### [REQUIRED WORK]
Make an exact copy of the listing so that no picture is carried over.

### [DATASET ENTRIES]
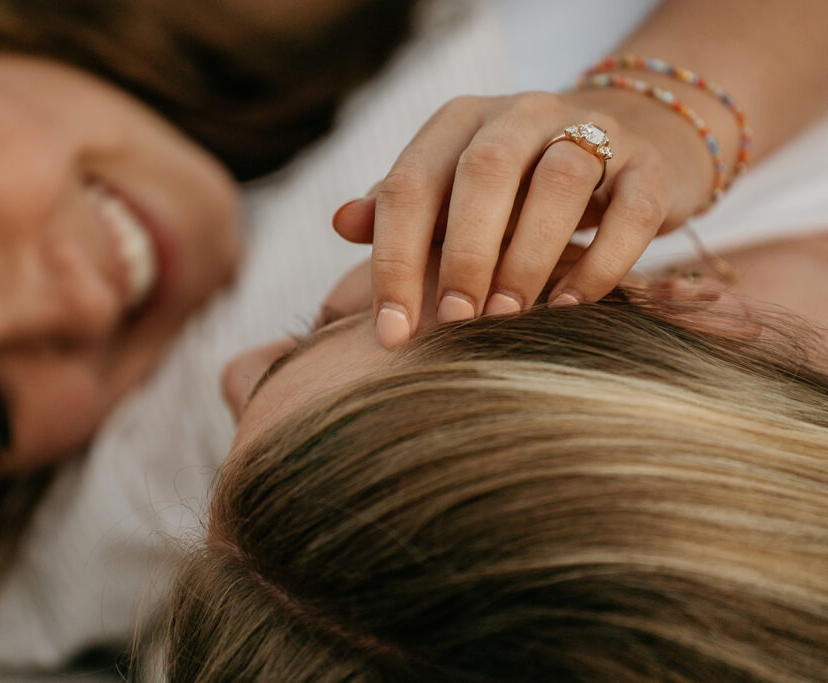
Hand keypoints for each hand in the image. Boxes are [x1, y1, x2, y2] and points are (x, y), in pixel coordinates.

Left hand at [333, 89, 715, 347]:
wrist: (625, 146)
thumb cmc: (515, 188)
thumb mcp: (450, 193)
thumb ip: (398, 208)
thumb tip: (341, 223)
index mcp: (460, 122)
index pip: (412, 182)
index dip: (393, 258)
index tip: (390, 330)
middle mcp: (522, 114)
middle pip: (486, 170)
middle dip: (463, 252)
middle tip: (452, 321)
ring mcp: (594, 132)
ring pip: (560, 180)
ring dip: (527, 254)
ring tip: (506, 316)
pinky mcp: (649, 167)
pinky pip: (631, 209)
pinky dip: (600, 262)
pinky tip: (568, 306)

### [TASK OUTPUT]
Hand keypoints for each hand in the image. Boxes are [x1, y1, x2, y2] and points are (x, y), in pixel coordinates.

Left hand at [333, 89, 715, 347]:
wrist: (625, 146)
thumb cmc: (515, 188)
thumb mcp: (450, 193)
thumb ip: (398, 208)
thumb tip: (341, 223)
index mcp: (460, 122)
index pip: (412, 182)
index dip: (393, 258)
index tip: (390, 330)
middle mcp: (522, 114)
middle pip: (486, 170)
middle dip: (463, 252)
middle tip: (452, 321)
ring mcp: (594, 132)
ring pip: (560, 180)
ring dip: (527, 254)
ring tip: (506, 316)
pinky mcp: (649, 167)
pinky pip: (631, 209)
pinky dip: (600, 262)
pinky tip: (568, 306)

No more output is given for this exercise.